▶ TEXTO SELECCIONADO:
------------------------------------

Volví después de unos días en el sur. La contradicción de sentirse acogido en la intemperie. El agua helada de los lagos exfolia los pensamientos. Los hace circular en una comodidad extraña. Algo así: ¿Los lugares sentirán el abandono cuando nos vamos? ¿No es raro sentir abandono cuando alguien o algo, simplemente, se va? ¿Será que la angustia es un privilegio? Parece que, si nada nos apunta, nada valemos.


Aterricé en Buenos Aires con la humedad. Esos días en que hasta el río mismo se moja. Respiras agua, el aire queda tan espeso que las cosas deslizan, y la piel solo segrega. Hasta tu cuerpo te expulsa, celoso de sí. Todo invadido, como ahogado, nada impermeable. Es una belleza darwiniana, agresiva, la tenés que buscar como a las piñas, como defendiendo a un amigo, sin pedir permiso. En la aridez está prístina, accesible, transparente. Y en la humedad se ve sucia, como en baches, como su pelo desorganizado. Es lógico, ¿no? La manera de regar es haciendo un pocito con las dos manos.

------------------------------------

▶ TAREAS:
1. Copia todas las preguntas del primer párrafo del texto sobre el regreso a Buenos Aires.
2. Prosigue el texto sobre el regreso a Buenos Aires a partir de su última oración.

▶ LISTADO:

------------------------------------

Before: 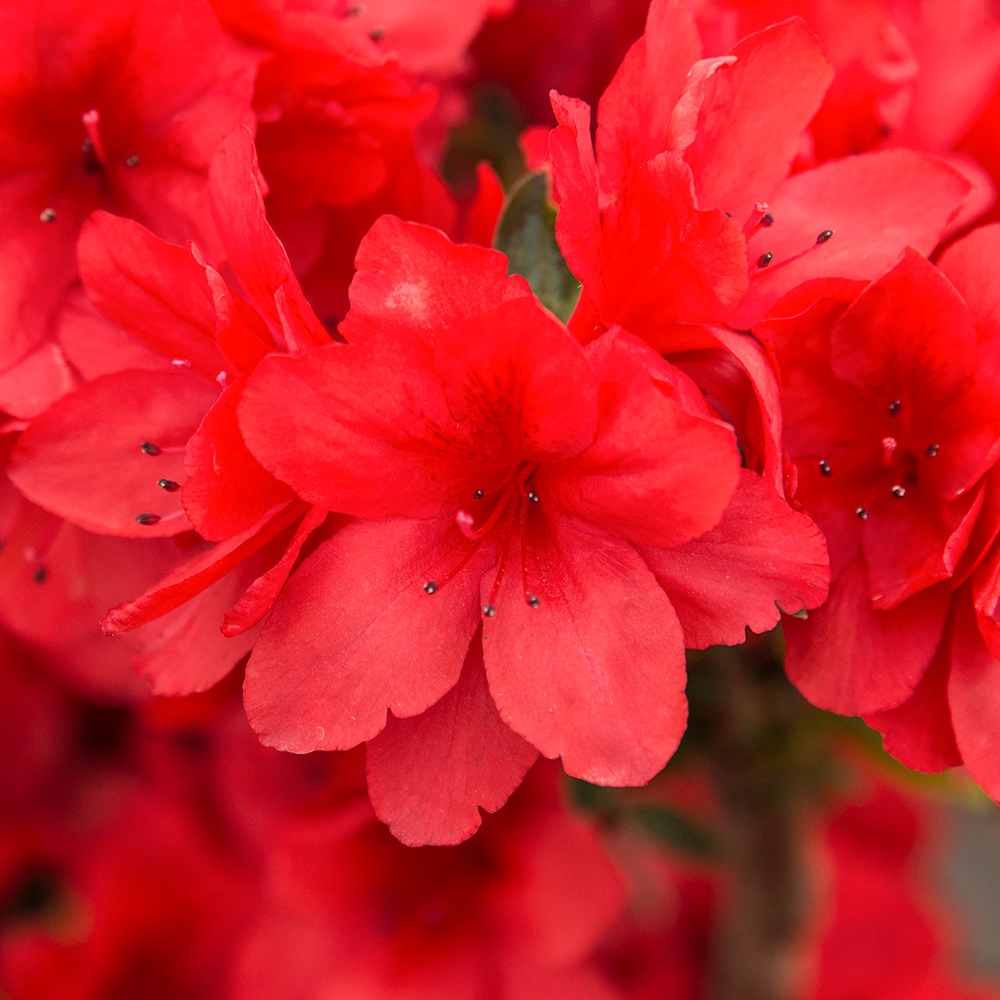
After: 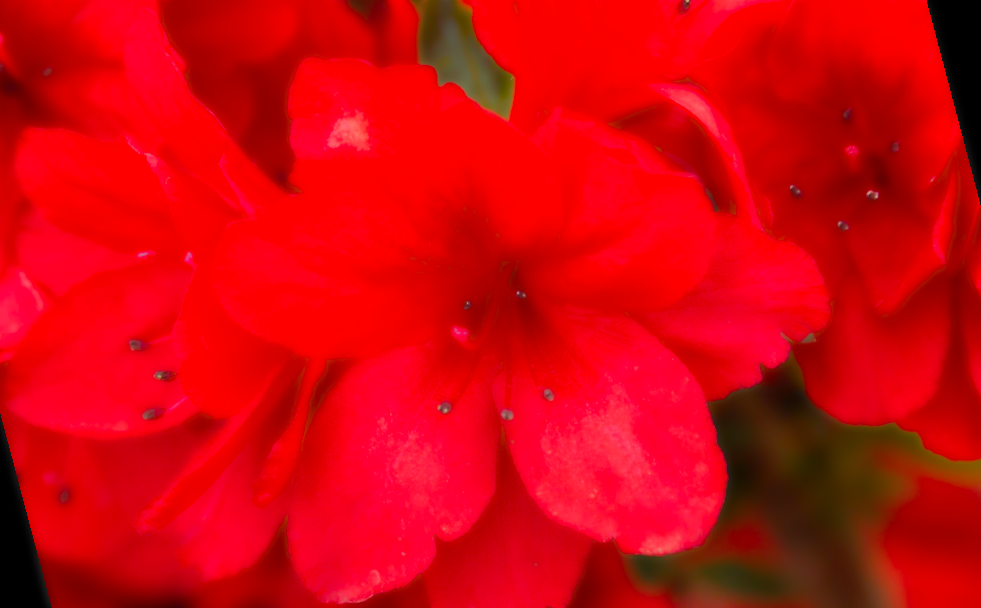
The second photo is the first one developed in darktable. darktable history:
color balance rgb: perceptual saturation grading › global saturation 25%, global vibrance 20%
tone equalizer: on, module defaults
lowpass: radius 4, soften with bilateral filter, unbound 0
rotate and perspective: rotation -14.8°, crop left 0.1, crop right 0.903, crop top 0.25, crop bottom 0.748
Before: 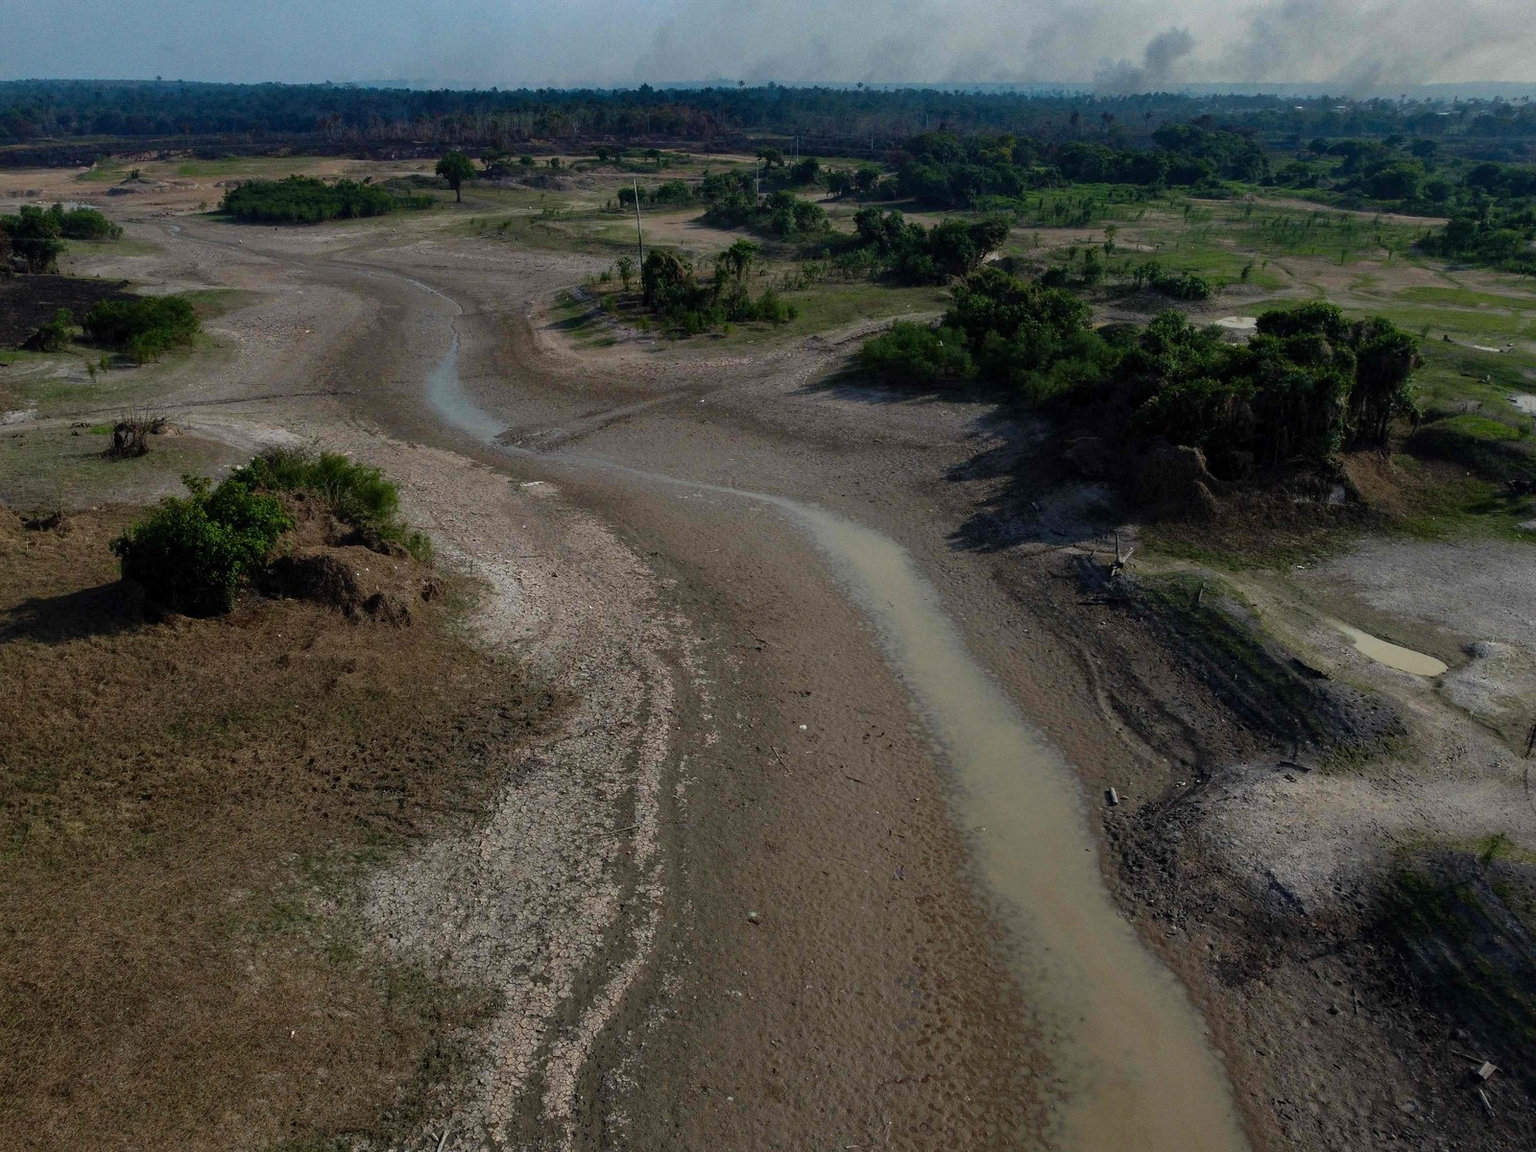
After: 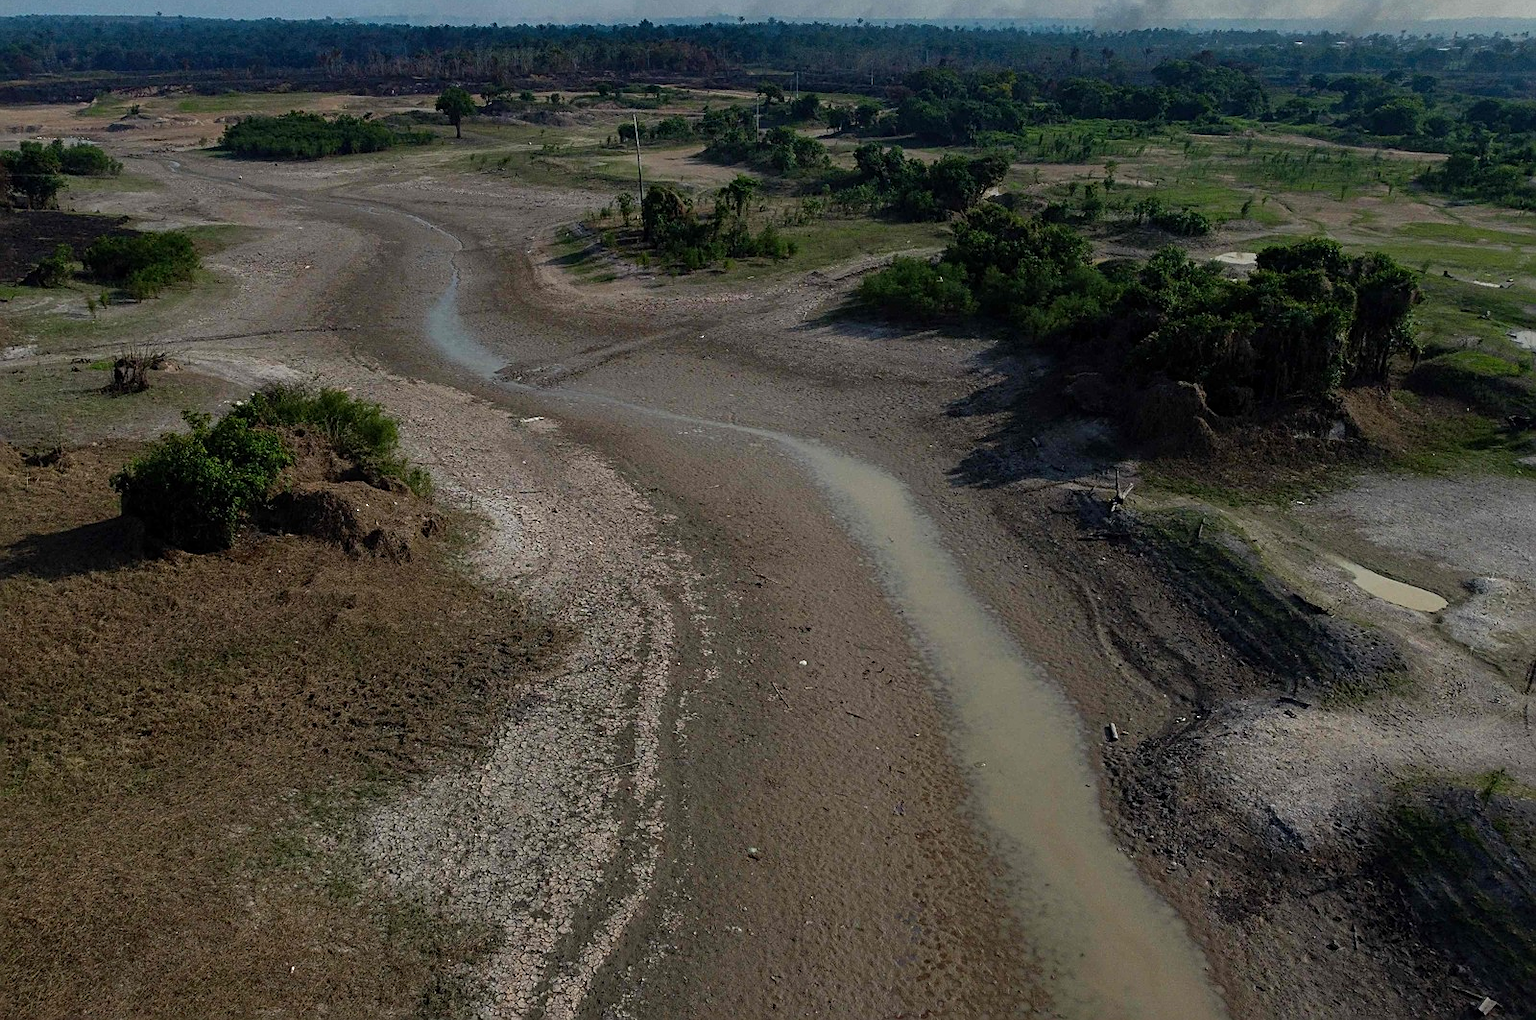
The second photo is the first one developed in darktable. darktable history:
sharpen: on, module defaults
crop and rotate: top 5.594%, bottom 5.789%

------------------------------------

▶ RESULTADOS POR TAREA:
1.
¿Los lugares sentirán el abandono cuando nos vamos?
¿No es raro sentir abandono cuando alguien o algo, simplemente, se va?
¿Será que la angustia es un privilegio?

2.
Sé que un día de enero, al atardecer, se exudan los tilos del bajo de Olivos, entonces me voy a caminar por ahí, a levitar en su aroma. La poesía es una adicción estética. Escuchando a Buscaglia, bajo por Paraná. Cuando no sepan qué hacer, tomen unos mates en el Observatorio de Aves. Mientras, pueden ver desde la ventana cómo el Río de La Plata se va retirando en el horizonte, al unísono con el delta. Es mi refugio, quizá sea el de algunas personas más, y eso es bello, en sí mismo, solo de imaginar. Sigo camino hasta el muelle y veo a los pescadores, que ya tienen la piel oxidada. Uno que ya es amigo me explica que con luna en perigeo los peces suben. El río es una brea negra. Flamea la luna en la orilla, hipnotiza. La piedra de tanto río decoloró en un verde seco. Las nutrias juegan a la mancha en los juncales. Paséense al atardecer, después de un día movido, por el amarrado de Vito Dumas. Donde se maridan los botes y los veleros. Ahí estacionados, entre la marea y el viento, producen una sinfonía absolutamente armónica, nada de navegar, en ese rato son sólo instrumentos. Nos mintieron. La vocación no es una voz, es un eco. Casi tan perfecto como desearse la paz con un beso.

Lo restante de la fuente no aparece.